Ia menunaikan tugasnya sebagai jantung cerita dengan memesona. Emosi, kekalutan, gundah gulana, dan teror yang dirasakan Bu Prani mampu tersampaikan dengan utuh berkat penampilan Ine Febriyanti.
Dwi Sasono, meski tidak mendapat dialog yang dominan, juga sanggup memberikan warnanya tersendiri setiap kali muncul. Begitu pula dengan Prilly Latuconsina yang telah memberikan usaha terbaiknya memerankan Tita dengan segala emosi terpendamnya.
Namun, bagi saya Angga Yunanda menjadi sosok yang paling menyita perhatian dalam Budi Pekerti. Ia berhasil lepas dari citra rupawan yang selama ini melekat dengan beralih menjadi mas-mas biasa lewat karakter Muklas.
Desain karakternya yang kental dengan gaya nyentrik khas pemuda gondes mampu mengantarkan Angga menjadi Muklas.

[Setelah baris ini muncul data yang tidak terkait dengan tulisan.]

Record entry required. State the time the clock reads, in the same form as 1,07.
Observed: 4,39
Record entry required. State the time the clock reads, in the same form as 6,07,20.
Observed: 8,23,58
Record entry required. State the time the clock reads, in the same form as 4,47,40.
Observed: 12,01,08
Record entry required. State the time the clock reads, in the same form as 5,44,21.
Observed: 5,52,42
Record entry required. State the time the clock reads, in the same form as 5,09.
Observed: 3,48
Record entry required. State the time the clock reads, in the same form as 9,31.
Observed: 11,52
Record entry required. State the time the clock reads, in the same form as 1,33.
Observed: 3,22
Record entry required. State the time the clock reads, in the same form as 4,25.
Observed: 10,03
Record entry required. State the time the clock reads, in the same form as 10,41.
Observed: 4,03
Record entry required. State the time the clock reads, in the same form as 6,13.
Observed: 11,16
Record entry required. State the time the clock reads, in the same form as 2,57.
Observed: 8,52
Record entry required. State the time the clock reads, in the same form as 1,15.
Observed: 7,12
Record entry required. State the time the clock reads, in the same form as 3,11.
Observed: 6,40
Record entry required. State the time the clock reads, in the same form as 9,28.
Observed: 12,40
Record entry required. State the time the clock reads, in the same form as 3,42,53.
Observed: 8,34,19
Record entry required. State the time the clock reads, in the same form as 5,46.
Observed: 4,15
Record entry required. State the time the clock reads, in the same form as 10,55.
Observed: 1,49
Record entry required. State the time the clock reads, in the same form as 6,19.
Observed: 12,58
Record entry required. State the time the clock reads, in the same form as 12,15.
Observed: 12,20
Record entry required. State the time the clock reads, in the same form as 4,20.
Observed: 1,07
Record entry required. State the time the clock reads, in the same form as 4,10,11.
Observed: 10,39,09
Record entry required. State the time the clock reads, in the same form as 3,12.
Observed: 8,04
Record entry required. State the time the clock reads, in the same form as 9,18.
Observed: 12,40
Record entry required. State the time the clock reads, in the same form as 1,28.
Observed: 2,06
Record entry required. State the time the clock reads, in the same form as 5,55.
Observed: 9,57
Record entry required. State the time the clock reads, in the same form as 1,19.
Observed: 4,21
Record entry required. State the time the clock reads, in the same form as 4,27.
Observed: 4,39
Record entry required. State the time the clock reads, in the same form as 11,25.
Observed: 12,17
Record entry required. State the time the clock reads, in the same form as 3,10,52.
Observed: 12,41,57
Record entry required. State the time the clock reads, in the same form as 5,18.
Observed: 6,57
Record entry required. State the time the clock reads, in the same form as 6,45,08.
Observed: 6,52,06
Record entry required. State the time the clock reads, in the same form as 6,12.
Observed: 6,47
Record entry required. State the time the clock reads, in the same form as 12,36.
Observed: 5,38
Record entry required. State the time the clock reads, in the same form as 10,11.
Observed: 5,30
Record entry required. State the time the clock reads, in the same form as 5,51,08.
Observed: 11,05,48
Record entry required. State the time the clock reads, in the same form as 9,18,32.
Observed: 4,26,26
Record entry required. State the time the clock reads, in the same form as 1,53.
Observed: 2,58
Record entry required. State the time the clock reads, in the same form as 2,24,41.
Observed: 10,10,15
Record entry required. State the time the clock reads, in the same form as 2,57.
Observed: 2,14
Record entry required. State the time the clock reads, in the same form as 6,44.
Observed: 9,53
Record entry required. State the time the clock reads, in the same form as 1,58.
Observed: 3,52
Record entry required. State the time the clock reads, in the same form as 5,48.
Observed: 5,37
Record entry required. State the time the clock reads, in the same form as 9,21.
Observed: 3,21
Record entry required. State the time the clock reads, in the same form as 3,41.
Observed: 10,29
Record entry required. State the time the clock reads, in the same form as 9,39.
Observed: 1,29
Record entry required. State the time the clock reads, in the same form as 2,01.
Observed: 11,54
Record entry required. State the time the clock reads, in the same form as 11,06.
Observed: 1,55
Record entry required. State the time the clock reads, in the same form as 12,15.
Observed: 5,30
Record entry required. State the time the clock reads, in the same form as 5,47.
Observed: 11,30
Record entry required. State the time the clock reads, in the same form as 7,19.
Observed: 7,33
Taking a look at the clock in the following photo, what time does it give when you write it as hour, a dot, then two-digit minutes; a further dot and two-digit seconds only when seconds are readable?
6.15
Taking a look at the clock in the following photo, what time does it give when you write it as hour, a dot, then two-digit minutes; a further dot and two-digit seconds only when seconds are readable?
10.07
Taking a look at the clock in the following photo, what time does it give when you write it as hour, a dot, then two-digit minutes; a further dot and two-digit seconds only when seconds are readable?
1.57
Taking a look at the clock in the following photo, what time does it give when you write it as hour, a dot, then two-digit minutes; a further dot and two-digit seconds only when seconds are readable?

Ia dirombak total menjadi berambut pirang, bertindik, bahkan memakai softlens.
Modal karakter yang unik dan autentik itu dibawakan dengan luar biasa. Saya terpukau karena Angga ternyata bisa menunjukkan berbagai sisi Muklas secara autentik, dari cara berdialog hingga ekspresinya ketika menjadi influencer.
Jiwa Bebas Muklas yang mulai terenggut ketika ibunya menjadi hujatan netizen juga diterjemahkan dengan baik oleh Angga. Ia mampu meledak-ledak dan menjadi liar, tetapi kembali ekspresif saat dihadapkan layar kamera ponselnya.
Dengan penampilan ini, Angga Yunanda memang layak masuk nominasi FFI. Bahkan, menurut saya, ia menjadi unggulan untuk membawa pulang piala Pemeran Utama Pria Terbaik tahun ini.
Namun, di luar aspek latar dan dialog yang begitu lokal, Budi Pekerti justru membawakan cerita dengan muatan yang universal dan dekat dengan semua orang. Film ini mengangkat isu penting dengan menawarkan perspektif yang cukup komprehensif.
Ceritanya melaju dari peristiwa sehari-hari yang terlihat sepele menjadi persoalan besar dan berdampak bagi Bu Prani. Wregas lewat film ini juga jeli dalam menyuarakan sisi lain fenomena viral di internet dari potongan video yang umumnya tak lebih dari 20 detik.
Nestapa yang dihadapi Bu Prani seolah menjadi acungan telunjuk kepada penonton–terutama netizen–bahwa jejak jari kita di internet bisa meruntuhkan nasib orang, bahkan hingga keluarganya.
Wregas juga terlihat telah berusaha seadil mungkin dalam menggambarkan fenomena itu. Saya merasa penulisan ceritanya tidak pretensius, meski ada beberapa aspek yang didramatisasi.
Selain itu, Budi Pekerti terasa lengkap karena tidak hanya menunjukkan satu warna saja. Di dalam cerita Bu Prani, ada pula penghormatan terhadap dedikasi seorang guru, komentar untuk media dan aktivisme, hingga popularitas semu di internet.
Berbagai elemen itu dibawakan dengan narasi yang apik dengan beragam cara. Wregas bahkan bertutur melalui bahasa visual: ring light, sumur, hujan, atau nuansa kuning dan biru yang muncul nyaris dalam semua adegan.
Eksplorasi visual itu menjadi poin plus bagi Budi Pekerti, terlebih karena Wregas berusaha selalu menyelipkan makna untuk nyaris semua objek yang dimunculkan dalam film ini.
Pengalaman menonton saya berakhir sempurna berkat adegan penutup Budi Pekerti. Alunan piano Gardika Gigih lewat lagu Dan Hujan I sebagai musik latar merupakan pilihan yang tepat untuk menyimpulkan perjalanan Bu Prani.